(Beginning of READING TEXT)
W3C home > Mailing lists > Public > xmlschema-dev@w3.org > January 2008

RE: Impact of XML on Data Modeling

From: Tsao, Scott <scott.tsao@boeing.com>
Date: Wed, 30 Jan 2008 15:10:53 -0800
Message-ID: <C7A7D8EA54C20744BFF861613617222C06218EA9@XCH-NW-3V1.nw.nos.boeing.com>
To: <abcoates.work@yahoo.co.uk>, <xmlschema-dev@w3.org>
I was actually trying to focus my attention on the choice of XSD based
on this observation:

	XML is a better approach for design and implementation at the
data interchange level, e.g., specifying the interface 'protocol'
between two systems (or applications).  For example, in the SOA world,
XML would be very useful as the common modeling 'language' across the
data and process modeling perspectives.

And it is definitely for "data-oriented" applications.

So, having narrowed the scope of my question, do you have any further


Scott Tsao 
Associate Technical Fellow 
The Boeing Company 

-----Original Message-----
From: Anthony B. Coates (Work) [mailto:abcoates.work@yahoo.co.uk]
Sent: Wednesday, January 30, 2008 1:06 AM
To: xmlschema-dev@w3.org
Subject: Re: Impact of XML on Data Modeling

On Wed, 30 Jan 2008 04:33:28 -0000, Tsao, Scott <scott.tsao@boeing.com>

> If these observations are correct, my next question would be: Is the
> W3C XML Schema the best choice on the market today for data modeling
> in the XML world?  (why or why not)
(End of READING TEXT)
(Beginning of DATA EXTRACT)
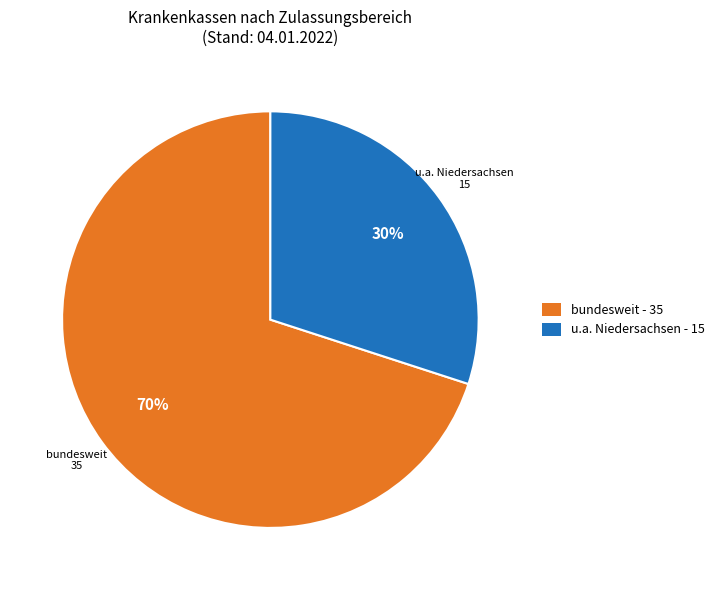

Rank the categories by value from highest to lowest.

bundesweit, u.a. Niedersachsen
(End of DATA EXTRACT)
#### [WHAT YOU HAVE TO DO]
Continue the mailing-list thread on the impact of XML on data modeling, starting right after its last line.

#### [EXERCISE ANSWER]
If your only concern is a single technology, then you can get away with
only using a physical model.  Which is to say that if XML is your only
concern, you could do your data modelling in an XML schema language (and
introducing a logical model might not be very beneficial in practice;
there is a cost to using layered models, and you generally only get a
pay back on that cost (a) if you need to implement the same data model
across multiple technologies, e.g. databases and Java/C# as well as

As for which is best, my personal rule of thumb is that W3C XML Schema
is the best choice where you are dealing with "data-oriented" XML, i.e.
XML where there isn't much mixed content, and the sequencing of XML
child elements within a parent element is often not important to the
interpretation of the data.  By contract, for "document-oriented" XML,
i.e. XML where there is a significant amount of mixed content, and the
sequencing of XML elements is usually important, I would suggest RELAX
NG (but I say that as someone who works almost exclusively in the
"data-oriented" world).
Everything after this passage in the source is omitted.